> Available records
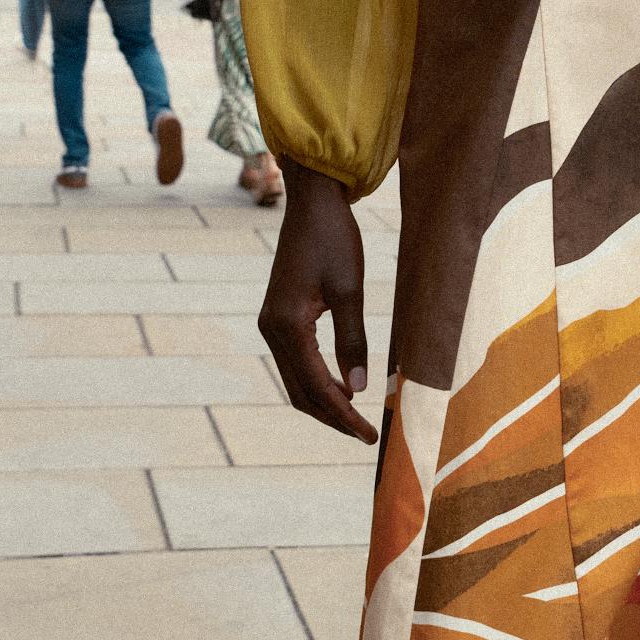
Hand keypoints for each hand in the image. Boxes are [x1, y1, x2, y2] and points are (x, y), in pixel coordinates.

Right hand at [259, 162, 375, 440]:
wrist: (311, 204)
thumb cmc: (334, 240)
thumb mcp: (350, 290)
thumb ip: (353, 341)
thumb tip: (358, 389)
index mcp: (287, 325)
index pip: (316, 385)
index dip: (343, 414)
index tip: (369, 434)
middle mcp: (271, 330)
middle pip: (300, 392)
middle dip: (332, 417)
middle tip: (365, 435)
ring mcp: (271, 325)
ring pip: (295, 381)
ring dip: (324, 403)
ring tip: (356, 419)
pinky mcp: (278, 318)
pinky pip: (296, 363)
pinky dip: (317, 381)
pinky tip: (342, 388)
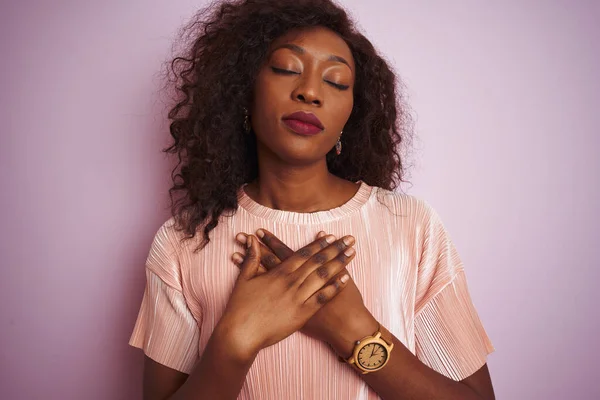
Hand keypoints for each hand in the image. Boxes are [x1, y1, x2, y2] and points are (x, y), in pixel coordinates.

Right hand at [219, 232, 354, 362]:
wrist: (242, 333)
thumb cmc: (240, 307)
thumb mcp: (243, 279)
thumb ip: (251, 259)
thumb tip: (252, 241)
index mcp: (279, 273)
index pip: (303, 254)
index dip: (319, 244)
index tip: (331, 236)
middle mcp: (291, 282)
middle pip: (318, 261)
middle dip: (335, 249)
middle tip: (349, 239)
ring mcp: (298, 298)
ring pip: (323, 276)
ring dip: (339, 263)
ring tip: (352, 253)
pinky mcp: (302, 314)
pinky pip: (322, 298)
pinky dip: (335, 287)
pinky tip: (346, 279)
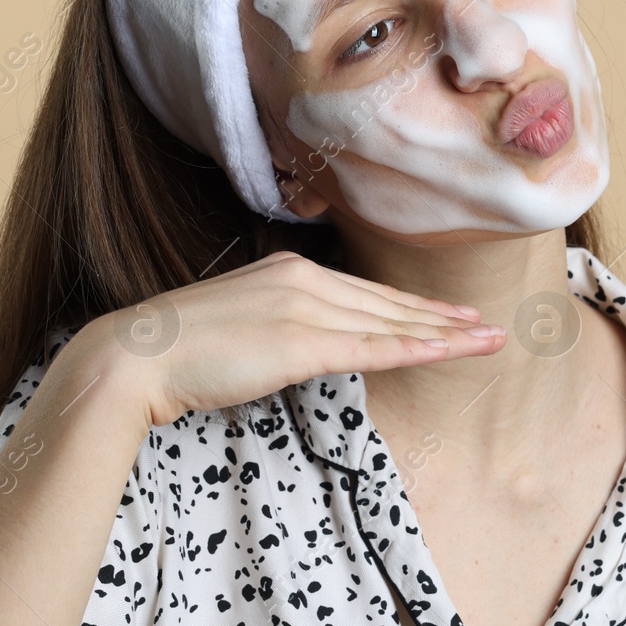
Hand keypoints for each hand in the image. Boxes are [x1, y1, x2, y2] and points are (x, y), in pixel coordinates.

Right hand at [97, 251, 504, 425]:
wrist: (138, 353)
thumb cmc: (177, 347)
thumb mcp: (236, 324)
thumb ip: (274, 326)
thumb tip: (294, 343)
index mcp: (288, 272)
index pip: (365, 292)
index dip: (410, 306)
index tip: (448, 314)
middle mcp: (304, 281)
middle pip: (387, 304)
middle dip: (441, 317)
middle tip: (487, 326)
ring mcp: (304, 309)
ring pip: (390, 324)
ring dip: (444, 334)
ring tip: (487, 341)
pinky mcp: (300, 343)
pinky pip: (372, 348)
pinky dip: (416, 349)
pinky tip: (449, 352)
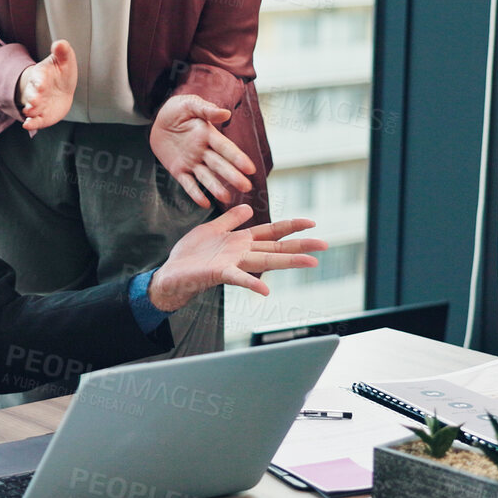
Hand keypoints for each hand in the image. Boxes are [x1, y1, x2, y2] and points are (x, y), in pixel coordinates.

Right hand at [16, 39, 77, 132]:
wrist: (60, 90)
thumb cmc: (60, 73)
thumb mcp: (64, 60)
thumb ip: (62, 51)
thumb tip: (60, 43)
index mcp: (41, 75)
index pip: (39, 77)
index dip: (40, 80)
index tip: (41, 83)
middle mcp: (36, 90)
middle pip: (32, 94)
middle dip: (33, 96)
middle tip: (36, 99)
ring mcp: (37, 104)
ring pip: (31, 108)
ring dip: (31, 109)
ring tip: (31, 111)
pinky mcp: (41, 116)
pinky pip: (34, 121)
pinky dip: (31, 123)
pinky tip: (27, 125)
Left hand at [149, 93, 256, 206]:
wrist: (157, 120)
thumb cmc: (177, 110)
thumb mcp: (189, 104)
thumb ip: (206, 109)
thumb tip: (226, 113)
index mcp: (209, 135)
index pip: (226, 148)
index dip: (238, 158)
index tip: (250, 168)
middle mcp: (203, 151)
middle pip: (219, 165)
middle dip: (232, 176)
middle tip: (246, 187)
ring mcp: (192, 162)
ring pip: (206, 177)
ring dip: (216, 187)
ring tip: (226, 198)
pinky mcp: (178, 170)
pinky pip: (187, 183)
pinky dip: (195, 193)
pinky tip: (204, 203)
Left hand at [149, 204, 325, 311]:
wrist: (171, 274)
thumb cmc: (191, 255)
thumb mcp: (211, 229)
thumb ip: (230, 220)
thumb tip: (248, 209)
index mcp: (240, 241)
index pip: (270, 232)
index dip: (290, 227)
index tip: (311, 222)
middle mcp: (241, 253)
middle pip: (276, 247)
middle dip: (300, 245)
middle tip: (325, 245)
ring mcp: (233, 264)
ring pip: (265, 260)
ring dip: (288, 261)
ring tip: (311, 262)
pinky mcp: (220, 273)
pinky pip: (238, 278)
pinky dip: (252, 283)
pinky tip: (266, 289)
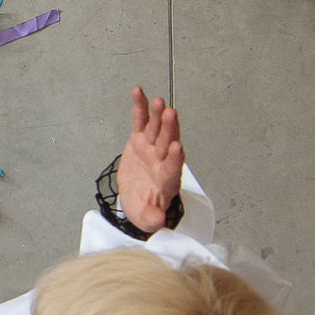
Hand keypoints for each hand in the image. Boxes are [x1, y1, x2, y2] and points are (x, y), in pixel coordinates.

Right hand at [119, 86, 183, 232]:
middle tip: (170, 114)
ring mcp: (152, 149)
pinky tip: (139, 92)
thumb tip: (158, 221)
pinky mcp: (140, 141)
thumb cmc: (144, 208)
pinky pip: (141, 122)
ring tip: (158, 101)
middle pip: (167, 143)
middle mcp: (162, 162)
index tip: (176, 148)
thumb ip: (152, 219)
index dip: (175, 159)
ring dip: (158, 115)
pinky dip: (141, 107)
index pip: (173, 168)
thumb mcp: (146, 219)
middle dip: (169, 129)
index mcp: (166, 181)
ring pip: (157, 130)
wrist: (138, 198)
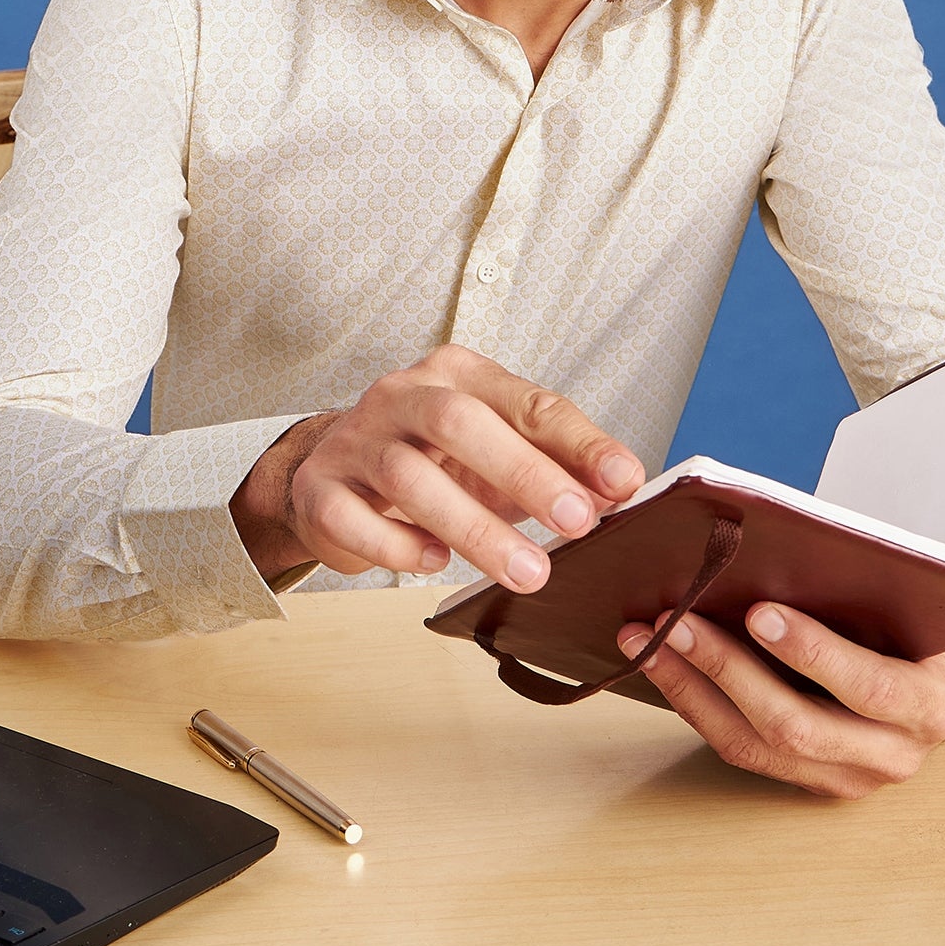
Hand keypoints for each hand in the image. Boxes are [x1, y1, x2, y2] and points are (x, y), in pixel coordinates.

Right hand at [231, 345, 643, 588]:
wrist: (334, 474)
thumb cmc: (434, 462)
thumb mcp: (501, 452)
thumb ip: (558, 464)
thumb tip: (619, 488)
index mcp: (456, 373)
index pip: (524, 400)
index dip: (578, 441)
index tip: (623, 480)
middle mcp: (402, 395)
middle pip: (459, 421)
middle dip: (525, 473)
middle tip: (577, 522)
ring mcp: (356, 441)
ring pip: (409, 477)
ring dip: (476, 530)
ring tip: (527, 572)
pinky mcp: (320, 489)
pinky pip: (356, 520)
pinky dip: (400, 547)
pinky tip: (435, 562)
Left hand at [615, 601, 944, 797]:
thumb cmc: (931, 625)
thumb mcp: (922, 602)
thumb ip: (872, 588)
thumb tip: (787, 549)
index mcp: (931, 703)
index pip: (870, 686)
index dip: (813, 653)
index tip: (759, 612)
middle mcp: (893, 753)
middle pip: (796, 725)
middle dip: (726, 669)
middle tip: (674, 620)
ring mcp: (850, 776)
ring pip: (757, 746)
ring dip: (693, 690)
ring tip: (646, 639)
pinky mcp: (812, 780)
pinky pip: (744, 750)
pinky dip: (697, 705)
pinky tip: (663, 664)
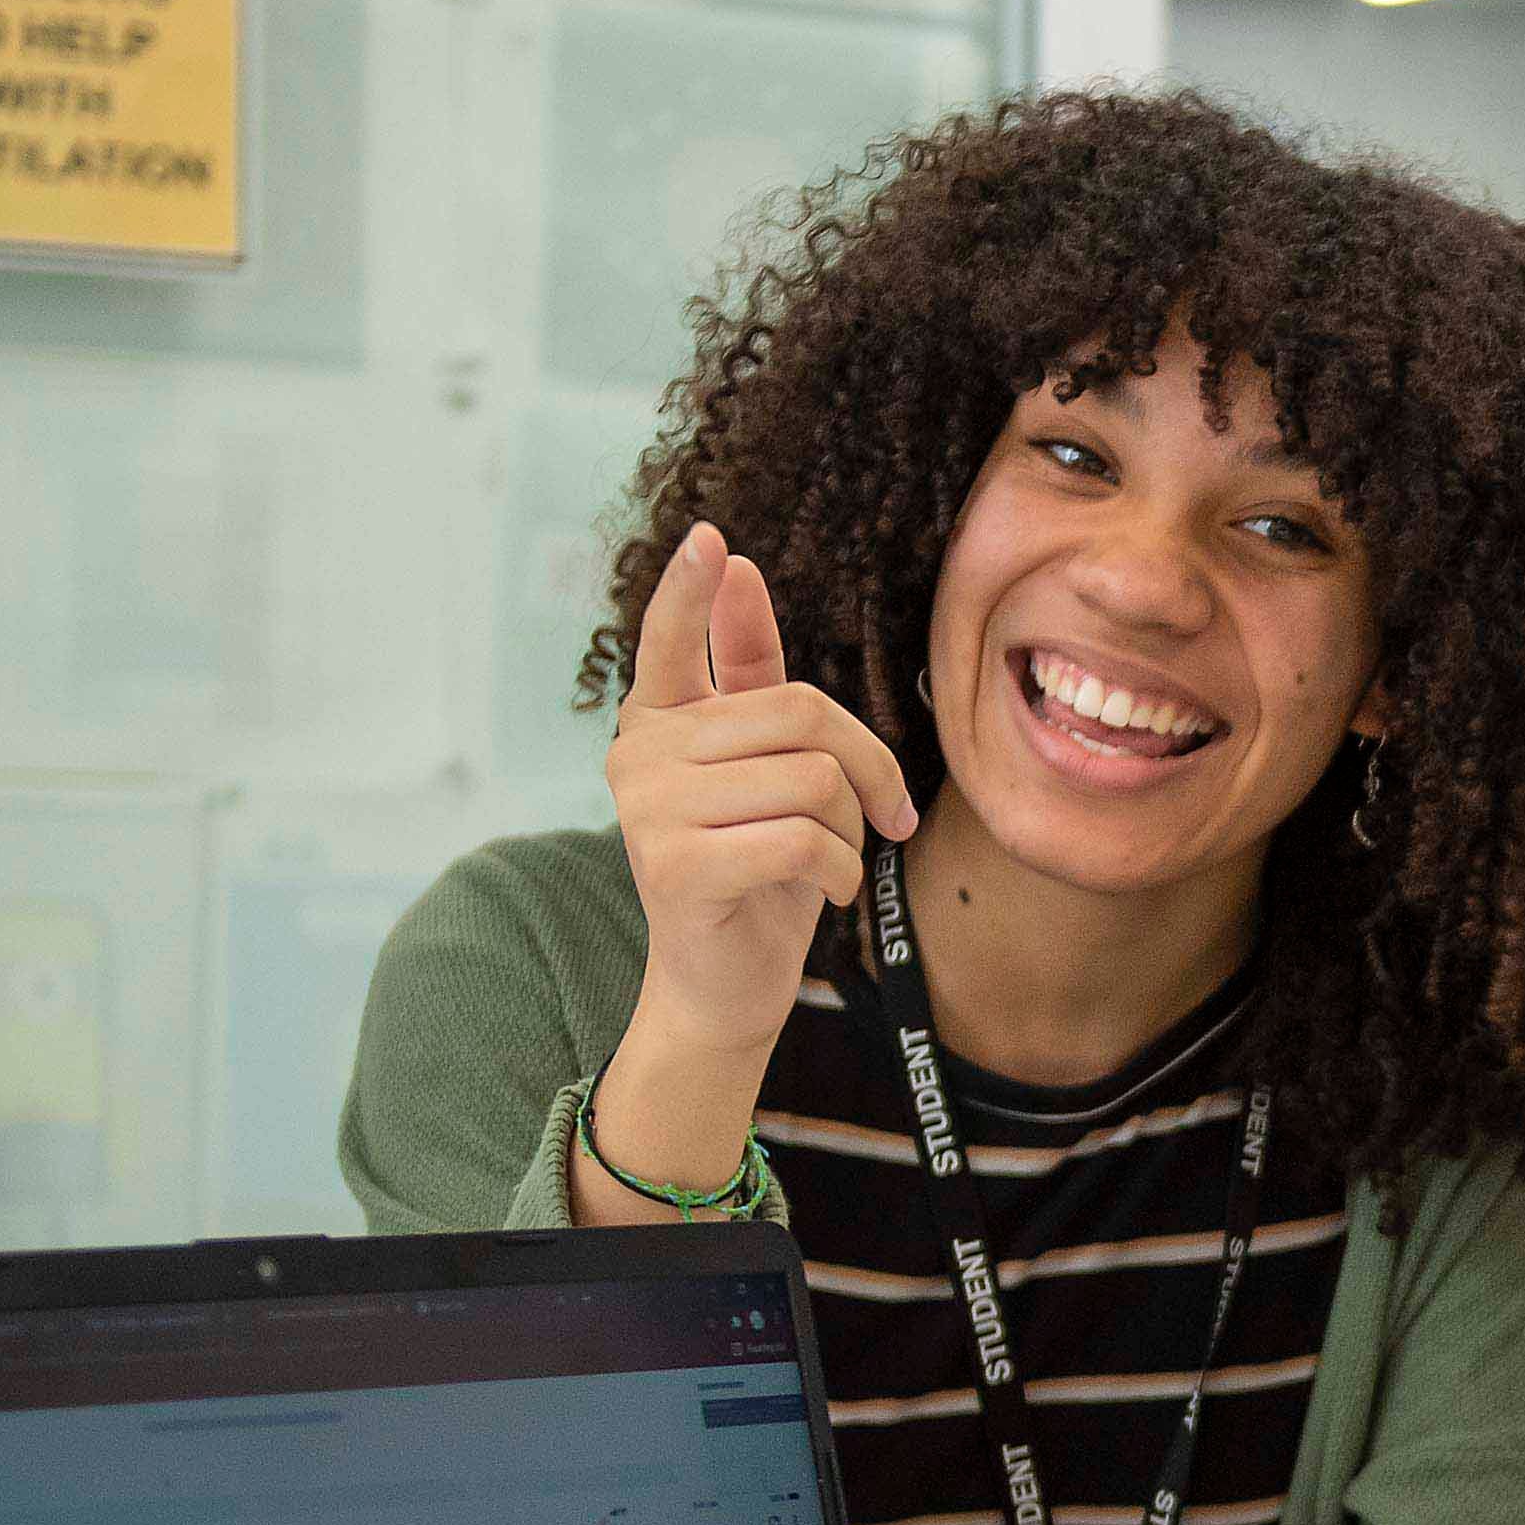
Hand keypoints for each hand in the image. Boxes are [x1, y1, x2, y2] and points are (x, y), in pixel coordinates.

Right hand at [599, 520, 920, 1120]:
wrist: (726, 985)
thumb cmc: (758, 872)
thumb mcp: (764, 770)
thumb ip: (747, 677)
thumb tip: (740, 568)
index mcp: (660, 724)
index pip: (669, 640)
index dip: (691, 590)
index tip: (712, 539)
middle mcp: (639, 755)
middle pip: (800, 714)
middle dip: (867, 768)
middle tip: (885, 817)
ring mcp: (648, 809)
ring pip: (811, 780)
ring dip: (850, 831)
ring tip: (827, 862)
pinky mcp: (676, 864)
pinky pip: (803, 840)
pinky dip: (838, 872)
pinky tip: (820, 893)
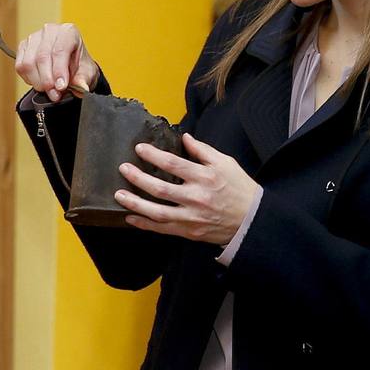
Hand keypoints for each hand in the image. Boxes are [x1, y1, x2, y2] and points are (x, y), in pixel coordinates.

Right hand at [15, 22, 99, 100]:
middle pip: (42, 57)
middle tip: (55, 94)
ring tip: (49, 90)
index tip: (61, 87)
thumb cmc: (80, 66)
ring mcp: (34, 37)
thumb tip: (82, 88)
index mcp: (69, 32)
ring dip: (38, 81)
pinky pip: (20, 66)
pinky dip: (29, 78)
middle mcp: (50, 31)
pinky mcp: (23, 47)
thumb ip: (83, 81)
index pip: (60, 50)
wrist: (72, 66)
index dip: (59, 71)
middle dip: (48, 80)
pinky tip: (40, 82)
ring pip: (29, 63)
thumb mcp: (87, 74)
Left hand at [115, 132, 259, 243]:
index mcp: (205, 177)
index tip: (140, 149)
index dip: (154, 155)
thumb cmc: (239, 188)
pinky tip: (130, 217)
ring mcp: (191, 217)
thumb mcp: (225, 163)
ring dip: (135, 204)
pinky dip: (144, 224)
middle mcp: (196, 198)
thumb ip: (203, 150)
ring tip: (119, 195)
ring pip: (157, 212)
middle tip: (123, 169)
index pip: (174, 164)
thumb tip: (184, 138)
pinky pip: (162, 229)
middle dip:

> Problem description
Only lines with the word "Right" are wanted; pull each of them from the records.

> Solved problem
Right hand at [259, 162, 375, 440]:
Right hand at [219, 232, 354, 362]:
Right hand at [97, 251, 504, 425]:
Right hand at [16, 39, 77, 132]:
Right hand at [119, 86, 183, 232]:
Right hand at [231, 345, 643, 588]:
Right hand at [599, 520, 920, 1120]:
Right hand at [15, 22, 99, 100]:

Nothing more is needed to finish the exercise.